Creating a Better Future, In Profile: Pefi Kingi from Niue

I was born and raised in Niue, an island country in the South Pacific Ocean 1,500 miles northeast of New Zealand, educated and raised in Aotearoa, New Zealand and some of the United States, and currently reside in New Zealand. I am one of two Pacific Islanders here [at the World Conference of Indigneous Women, in Lima, Peru]. In the history of the Pacific peoples [and] the UN, we have been a disparate race. We comprise many islands, many hundreds of dialects, and we still haven’t gathered ourselves together. We are not working as one, nor are we even
paddling our many different canoes in a similar direction.

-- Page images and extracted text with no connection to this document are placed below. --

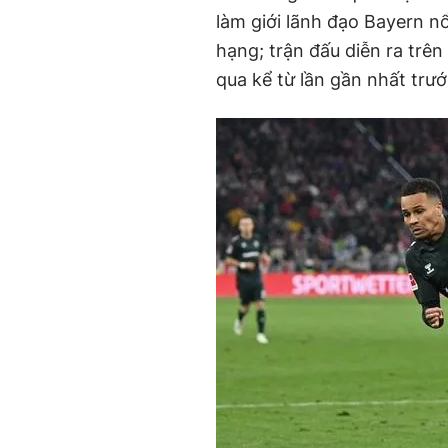
làm giới lãnh đạo Bayern nổ
hạng; trận đấu diễn ra trên
qua kể từ lần gần nhất trư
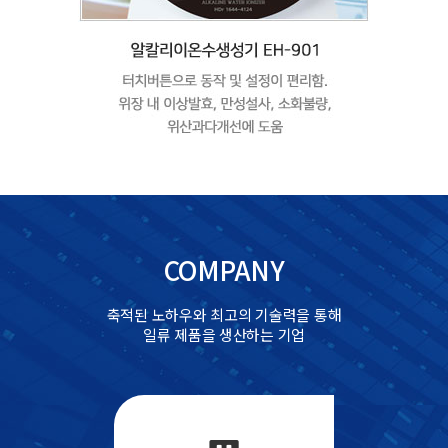
COMPANY
축적된 노하우와 최고의 기술력을 통해
일류 제품을 생산하는 기업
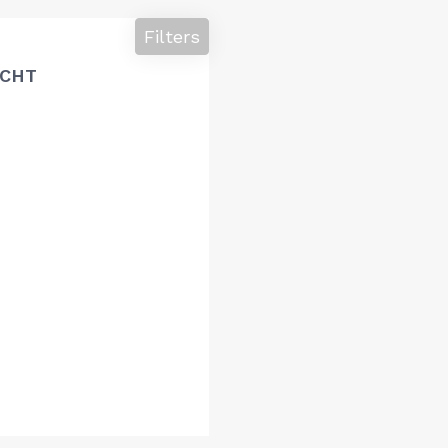
Filters
ACHT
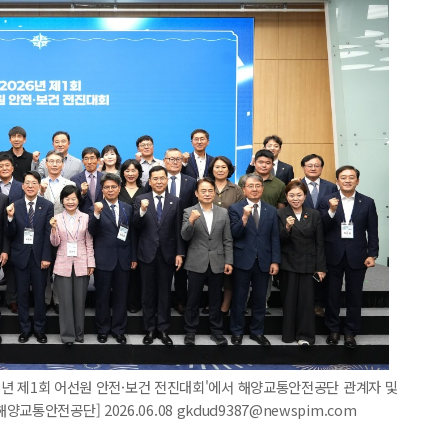
26년 제1회 어선원 안전·보건 전진대회'에서 해양교통안전공단 관계자 및
안전공단] 2026.06.08 gkdud9387@newspim.com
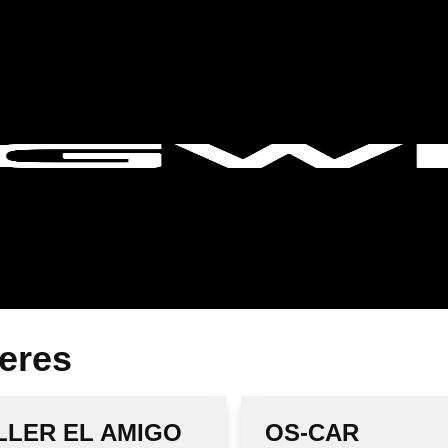
leres
LLER EL AMIGO
OS-CAR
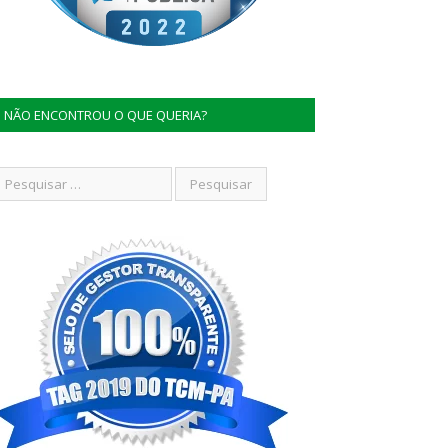
NÃO ENCONTROU O QUE QUERIA?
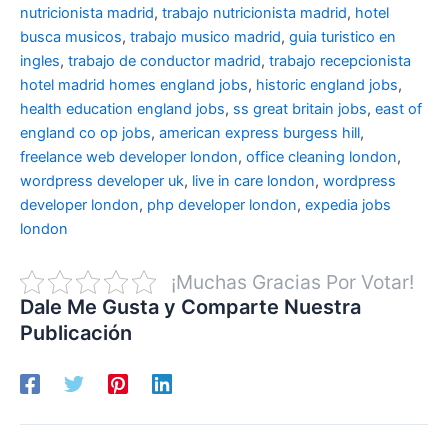
nutricionista madrid
,
trabajo nutricionista madrid
,
hotel
busca musicos
,
trabajo musico madrid
,
guia turistico en
ingles
,
trabajo de conductor madrid
,
trabajo recepcionista
hotel madrid
homes england jobs
,
historic england jobs
,
health education england jobs
,
ss great britain jobs
,
east of
england co op jobs
,
american express burgess hill
,
freelance web developer london
,
office cleaning london
,
wordpress developer uk
,
live in care london
,
wordpress
developer london
,
php developer london
,
expedia jobs
london
¡Muchas Gracias Por Votar!
Dale Me Gusta y Comparte Nuestra
Publicación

A lot of dialogue is required amongst our people to create a stronger voice and be a more united force. The beauty of Pacific men and women is that we are all beautiful. That is to say, we all have our particular gifts that our Kupuna have identified for us and nurtured in us. You would be a little foolish if you came to this forum not bringing that richness with you. So women know their place, men know their place, and hopefully we can [find] the complementary roles where the two spaces converge, because our common denominator has to be our children now.

Our children are diasporic. They are no longer full blooded this island, full blooded that island. We are talking about a new generation, a new race. That has to be our main point of concern. When I look behind me, we haven’t done a very good job of building the capacity and the capability of our children. We have created a little privileged group: that’s how we are so proud to have acquired particular gains through our  children. But our youth are as disparate as we are right now. 

It’s such a double-edged sword isn’t it? On the one hand, we want them to have some white man education, and on the other hand we want them to have total Kupuna education. And we want them to stand tall and never drop the culture that they are given, either male or female. As the villagers you and I, we must be more supportive than we have been to one another so that we can actually nurture the youth as we should. That is as simple as I can break it down. We haven’t started thinking of ourselves as one village, and that may be problematic. We haven’t even started thinking of ourselves as many villages in one ocean. We have actually acquired many of the values from other cultures. What does it mean? It means that we are just going to have to work that much harder.

The mother has an extremely special place. Not only is she the doorway for our future generation, but she is in any home in matriarchal Pacific societies. For many Pacific societies, our women are treated as equals. Where we differ from white mainstream feminism is that we prefer to work with our families, our Ohana. These are the sacred posts of society for Pacific. We could teach [the mainstream] a few things, but perhaps we’ll just hold that sacred. We have grown tired of being exploited, so we are not going to share too many things, not yet. Not until we get our strategic game plan together. And our game plan is always about working hand in hand with our men, because we are the complementary halves to one another.